**Problem details:** Rewrite the lines below, substituting "vernacular name" for each "common name". Leave everything else unchanged.

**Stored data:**

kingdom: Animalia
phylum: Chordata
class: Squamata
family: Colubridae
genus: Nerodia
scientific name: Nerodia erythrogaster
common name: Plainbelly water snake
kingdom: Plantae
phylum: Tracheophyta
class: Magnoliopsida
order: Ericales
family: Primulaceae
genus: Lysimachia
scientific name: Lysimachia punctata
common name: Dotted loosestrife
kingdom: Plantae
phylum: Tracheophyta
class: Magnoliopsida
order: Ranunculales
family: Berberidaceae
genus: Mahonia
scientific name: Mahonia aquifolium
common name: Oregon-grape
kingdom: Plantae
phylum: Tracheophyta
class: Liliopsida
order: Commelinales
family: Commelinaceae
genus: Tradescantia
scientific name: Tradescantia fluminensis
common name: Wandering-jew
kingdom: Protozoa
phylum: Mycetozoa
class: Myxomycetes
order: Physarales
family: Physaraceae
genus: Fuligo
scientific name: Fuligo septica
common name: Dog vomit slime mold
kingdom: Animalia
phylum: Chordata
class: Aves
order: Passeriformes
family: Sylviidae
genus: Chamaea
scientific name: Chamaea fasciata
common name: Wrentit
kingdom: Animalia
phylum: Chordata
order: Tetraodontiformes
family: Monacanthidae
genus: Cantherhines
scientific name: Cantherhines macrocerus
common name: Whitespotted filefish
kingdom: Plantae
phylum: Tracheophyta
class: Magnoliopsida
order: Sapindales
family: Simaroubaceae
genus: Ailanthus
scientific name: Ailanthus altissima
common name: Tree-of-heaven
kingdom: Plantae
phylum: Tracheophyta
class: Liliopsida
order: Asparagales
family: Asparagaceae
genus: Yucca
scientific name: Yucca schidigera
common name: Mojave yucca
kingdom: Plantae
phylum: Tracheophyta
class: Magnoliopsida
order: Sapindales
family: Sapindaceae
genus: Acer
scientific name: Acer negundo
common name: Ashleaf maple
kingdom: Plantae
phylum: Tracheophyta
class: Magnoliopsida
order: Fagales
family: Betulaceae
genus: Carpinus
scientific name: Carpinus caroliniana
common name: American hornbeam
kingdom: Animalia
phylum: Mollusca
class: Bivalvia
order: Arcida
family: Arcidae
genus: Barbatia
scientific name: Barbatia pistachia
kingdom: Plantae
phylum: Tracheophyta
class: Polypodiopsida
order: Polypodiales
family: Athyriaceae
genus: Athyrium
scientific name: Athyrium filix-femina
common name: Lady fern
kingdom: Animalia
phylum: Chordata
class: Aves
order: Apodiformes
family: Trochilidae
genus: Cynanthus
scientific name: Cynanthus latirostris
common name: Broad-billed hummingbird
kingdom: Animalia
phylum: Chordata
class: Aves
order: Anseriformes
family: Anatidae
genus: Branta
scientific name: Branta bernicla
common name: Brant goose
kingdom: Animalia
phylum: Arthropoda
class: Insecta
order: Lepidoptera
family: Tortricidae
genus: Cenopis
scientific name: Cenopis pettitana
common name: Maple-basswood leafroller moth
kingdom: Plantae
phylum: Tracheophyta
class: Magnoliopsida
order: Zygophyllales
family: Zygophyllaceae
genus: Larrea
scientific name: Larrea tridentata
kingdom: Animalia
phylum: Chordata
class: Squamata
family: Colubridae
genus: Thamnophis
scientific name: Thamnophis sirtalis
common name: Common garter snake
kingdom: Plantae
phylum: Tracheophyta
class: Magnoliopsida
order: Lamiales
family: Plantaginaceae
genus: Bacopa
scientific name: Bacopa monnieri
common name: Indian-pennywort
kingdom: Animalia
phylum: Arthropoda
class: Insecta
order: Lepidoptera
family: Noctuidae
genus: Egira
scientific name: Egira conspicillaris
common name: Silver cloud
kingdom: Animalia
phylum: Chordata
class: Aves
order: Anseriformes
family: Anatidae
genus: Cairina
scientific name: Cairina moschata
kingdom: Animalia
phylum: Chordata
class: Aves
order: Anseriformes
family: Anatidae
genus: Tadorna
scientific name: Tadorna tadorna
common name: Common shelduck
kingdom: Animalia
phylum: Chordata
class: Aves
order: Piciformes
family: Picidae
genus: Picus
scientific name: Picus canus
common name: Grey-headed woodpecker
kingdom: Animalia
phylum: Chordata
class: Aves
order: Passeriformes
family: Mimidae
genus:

**Written response:**
kingdom: Animalia
phylum: Chordata
class: Squamata
family: Colubridae
genus: Nerodia
scientific name: Nerodia erythrogaster
vernacular name: Plainbelly water snake
kingdom: Plantae
phylum: Tracheophyta
class: Magnoliopsida
order: Ericales
family: Primulaceae
genus: Lysimachia
scientific name: Lysimachia punctata
vernacular name: Dotted loosestrife
kingdom: Plantae
phylum: Tracheophyta
class: Magnoliopsida
order: Ranunculales
family: Berberidaceae
genus: Mahonia
scientific name: Mahonia aquifolium
vernacular name: Oregon-grape
kingdom: Plantae
phylum: Tracheophyta
class: Liliopsida
order: Commelinales
family: Commelinaceae
genus: Tradescantia
scientific name: Tradescantia fluminensis
vernacular name: Wandering-jew
kingdom: Protozoa
phylum: Mycetozoa
class: Myxomycetes
order: Physarales
family: Physaraceae
genus: Fuligo
scientific name: Fuligo septica
vernacular name: Dog vomit slime mold
kingdom: Animalia
phylum: Chordata
class: Aves
order: Passeriformes
family: Sylviidae
genus: Chamaea
scientific name: Chamaea fasciata
vernacular name: Wrentit
kingdom: Animalia
phylum: Chordata
order: Tetraodontiformes
family: Monacanthidae
genus: Cantherhines
scientific name: Cantherhines macrocerus
vernacular name: Whitespotted filefish
kingdom: Plantae
phylum: Tracheophyta
class: Magnoliopsida
order: Sapindales
family: Simaroubaceae
genus: Ailanthus
scientific name: Ailanthus altissima
vernacular name: Tree-of-heaven
kingdom: Plantae
phylum: Tracheophyta
class: Liliopsida
order: Asparagales
family: Asparagaceae
genus: Yucca
scientific name: Yucca schidigera
vernacular name: Mojave yucca
kingdom: Plantae
phylum: Tracheophyta
class: Magnoliopsida
order: Sapindales
family: Sapindaceae
genus: Acer
scientific name: Acer negundo
vernacular name: Ashleaf maple
kingdom: Plantae
phylum: Tracheophyta
class: Magnoliopsida
order: Fagales
family: Betulaceae
genus: Carpinus
scientific name: Carpinus caroliniana
vernacular name: American hornbeam
kingdom: Animalia
phylum: Mollusca
class: Bivalvia
order: Arcida
family: Arcidae
genus: Barbatia
scientific name: Barbatia pistachia
kingdom: Plantae
phylum: Tracheophyta
class: Polypodiopsida
order: Polypodiales
family: Athyriaceae
genus: Athyrium
scientific name: Athyrium filix-femina
vernacular name: Lady fern
kingdom: Animalia
phylum: Chordata
class: Aves
order: Apodiformes
family: Trochilidae
genus: Cynanthus
scientific name: Cynanthus latirostris
vernacular name: Broad-billed hummingbird
kingdom: Animalia
phylum: Chordata
class: Aves
order: Anseriformes
family: Anatidae
genus: Branta
scientific name: Branta bernicla
vernacular name: Brant goose
kingdom: Animalia
phylum: Arthropoda
class: Insecta
order: Lepidoptera
family: Tortricidae
genus: Cenopis
scientific name: Cenopis pettitana
vernacular name: Maple-basswood leafroller moth
kingdom: Plantae
phylum: Tracheophyta
class: Magnoliopsida
order: Zygophyllales
family: Zygophyllaceae
genus: Larrea
scientific name: Larrea tridentata
kingdom: Animalia
phylum: Chordata
class: Squamata
family: Colubridae
genus: Thamnophis
scientific name: Thamnophis sirtalis
vernacular name: Common garter snake
kingdom: Plantae
phylum: Tracheophyta
class: Magnoliopsida
order: Lamiales
family: Plantaginaceae
genus: Bacopa
scientific name: Bacopa monnieri
vernacular name: Indian-pennywort
kingdom: Animalia
phylum: Arthropoda
class: Insecta
order: Lepidoptera
family: Noctuidae
genus: Egira
scientific name: Egira conspicillaris
vernacular name: Silver cloud
kingdom: Animalia
phylum: Chordata
class: Aves
order: Anseriformes
family: Anatidae
genus: Cairina
scientific name: Cairina moschata
kingdom: Animalia
phylum: Chordata
class: Aves
order: Anseriformes
family: Anatidae
genus: Tadorna
scientific name: Tadorna tadorna
vernacular name: Common shelduck
kingdom: Animalia
phylum: Chordata
class: Aves
order: Piciformes
family: Picidae
genus: Picus
scientific name: Picus canus
vernacular name: Grey-headed woodpecker
kingdom: Animalia
phylum: Chordata
class: Aves
order: Passeriformes
family: Mimidae
genus:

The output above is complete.